The Times and other news media outlets, today, August 16, 2023, report on the discovery of a photograph of what to me is clearly a melanistic leopard (black panther) in long grass which carried an inscription saying that it was taken in Smallthorne, Staffordshire, UK. The person who wrote the inscription did not provide their full name nor their address and it is undated. It was apparently sent to the Centre for Fortean Zoology.
Update:
The photograph news media which the expert state prove conclusively that there is a black panther in the British countryside, is a fake because you can see a genuine photograph of a black panther on the Pinterest website. I reproduced it below. This photograph has been knitted into the sensationalised story circulating many news media outlets.
Below are the photographs supporting the theory that there is a genuine big cat running around the British countryside. This is been debunked by this article and my thanks to the person who commented for picking out the above photograph from Pinterest which tells us unequivocally that this image was photoshopped i.e. photo edited.
The photograph is part of a documentary film to be aired later this year in the UK on Amazon Prime Video called Panthera Britannia Declassified.
The filmmakers are ecstatic about the finding but I’m going to debunk it. I’m going to prove that this is not evidence that there are big cats roaming the British countryside. And let’s be sure, this is the clearest evidence yet they say.
Smallthorne
A quick search using Google Maps tells me that Smallthorne is a very small urban district in Stoke-on-Trent, UK. It is not, positively not, the British countryside. Therefore, this picture was not taken in the British countryside.
Perhaps the person who sent it in to the archive lived in Stoke-on-Trent! But this surely undermines the veracity of this photograph as good evidence.
Here is a closeup of the location. Entirely urban. No fields!
Contextual landmarks?
Also, there are no contextual landmarks in the photograph to confirm that it was taken in the British countryside. On the face of it, the photograph could have been taken anywhere, in any country. It probably was taken somewhere other than the UK.
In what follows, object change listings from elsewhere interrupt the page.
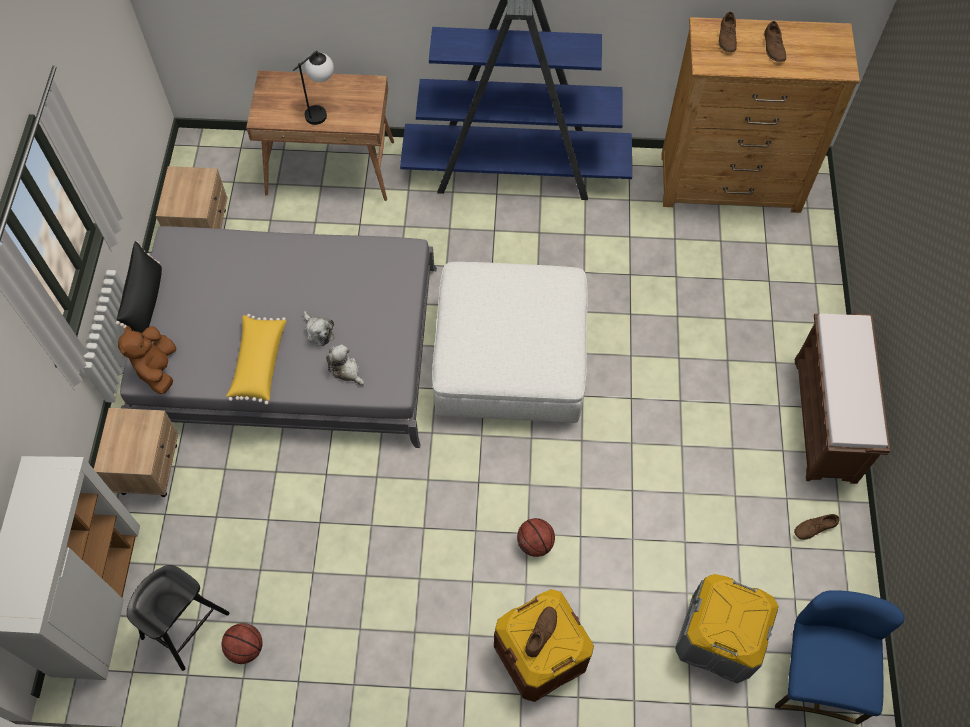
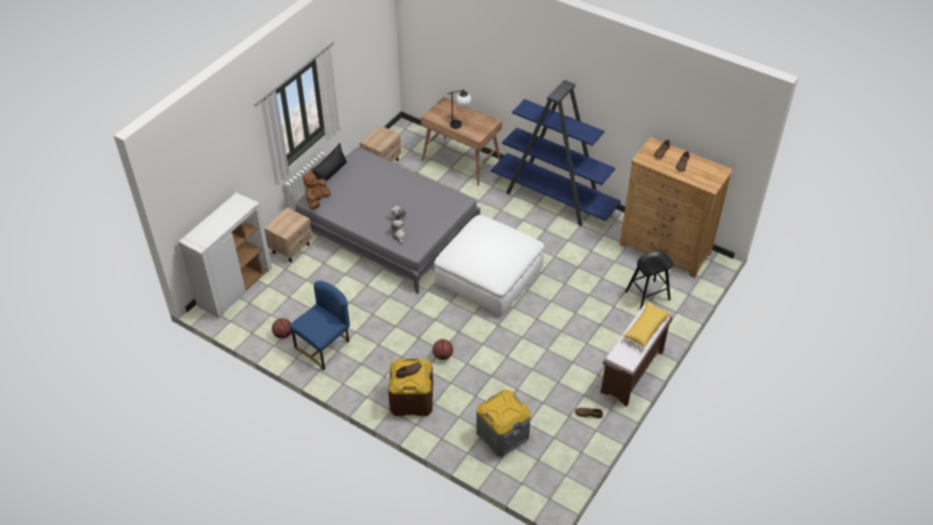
camera: 30 degrees right, 15 degrees down
(185, 626) = (264, 314): black stool -> black stool (647, 295)
(258, 363) = (361, 216): yellow pillow -> yellow pillow (645, 329)
(818, 674) = (540, 473): blue chair -> blue chair (324, 346)

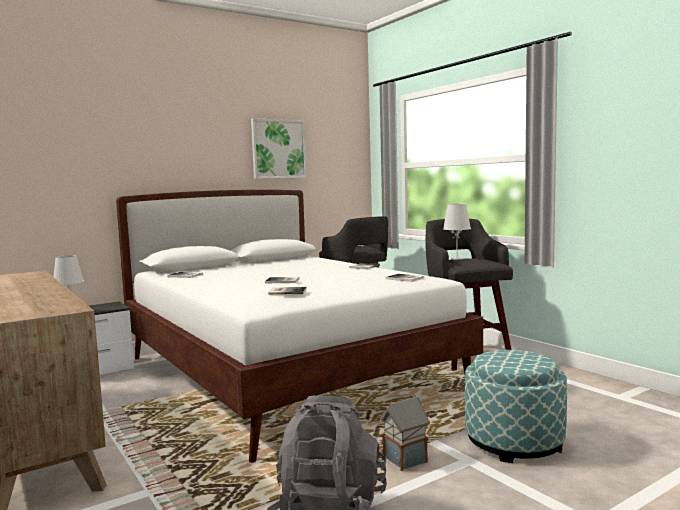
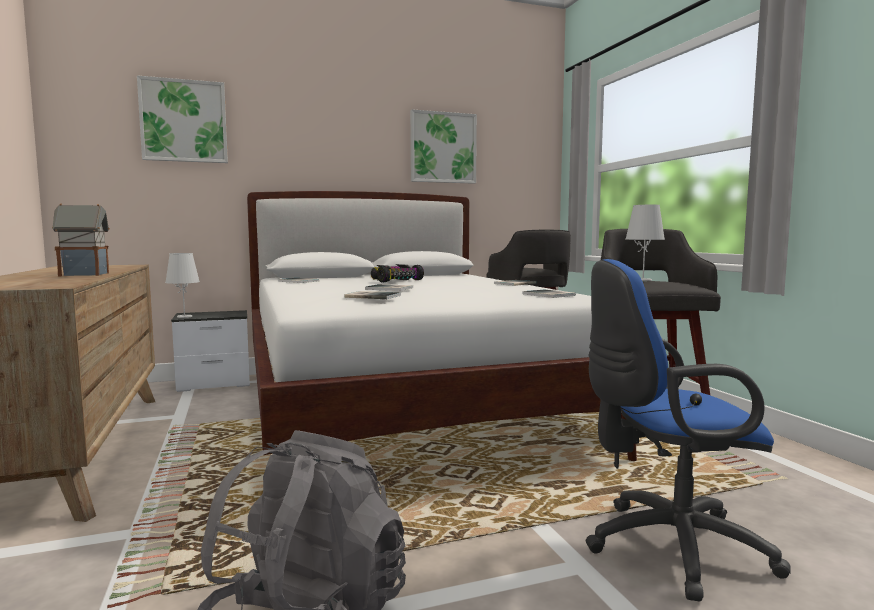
camera: 15 degrees right, 0 degrees up
(55, 135) = (184, 121): none -> picture
(266, 269) = (395, 280): none -> toy car
(405, 459) = (484, 546): toy house -> toy house (86, 274)
(514, 442) = (667, 547): ottoman -> blue office chair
If it was taken in the UK, it might have been in a private zoo. It is legally possible to own a black panther in the UK with a licence provided you meet the requirements of that licence. Although clearly, they are rare.
SIDEBAR: In countries such as America, private zoos are common. Although the Big Cat Public Safety Act has stopped the ownership of big cats in the USA. In essence private zoos containing big cats are being phased out in the US thanks to this act which was drawn up, debated and created because of the efforts of Carole Baskin of Big Cat Rescue. That’s another story.
Definitely a black panther but I am unenthusiastic about it
Back this photograph. It is certainly a melanistic leopard but I am not as enthusiastic as Carl Marshall, the assistant director of the above-mentioned centre who told the documentary: “The photograph is unambiguous, it is clearly a large cat of the Panthera genus, and it’s so clear we can even see it whiskers. The photograph was attached to a mysterious handwritten letter, which includes a date without the year, isn’t signed with a full name and doesn’t have the sender’s address. It does state the photo was taken and if it’s genuine, there is probably the best photo of a British big cat that exists.”
I fully disagree for the reasons stated above. This is another red herring to follow all the others which are always fuzzy pictures of black domestic cats meandering through a field innocently minding their own business doing a spot of hunting while their home is a few hundred yards away on the edge of the countryside.
It’s already been conclusively proven to be a fake.
Amazing as it might sound, it’s just based on an obvious stock photo on Pinterest and other sources here –>
https://www.pinterest.com/pin/233553930665449979/
There’s a full takedown here on Twitter / “X” –>
https://twitter.com/AllyB60361957/status/1691483716852371457
That this made it into all corners of the major UK media is just ludicrous (although maybe we all just really understand that the Essex Lion was too much fun a few years’ ago and we want to play that game again…)
Thank you for this and for adding to the page. It’s good and useful. I will integrate what you say into the article in an amendment.
As a photo-editor, photographer, graphic designer and illustrator, I can immediately tell the photo is either fake or deliberately enhanced. The colour temperature and saturation just doesn’t match!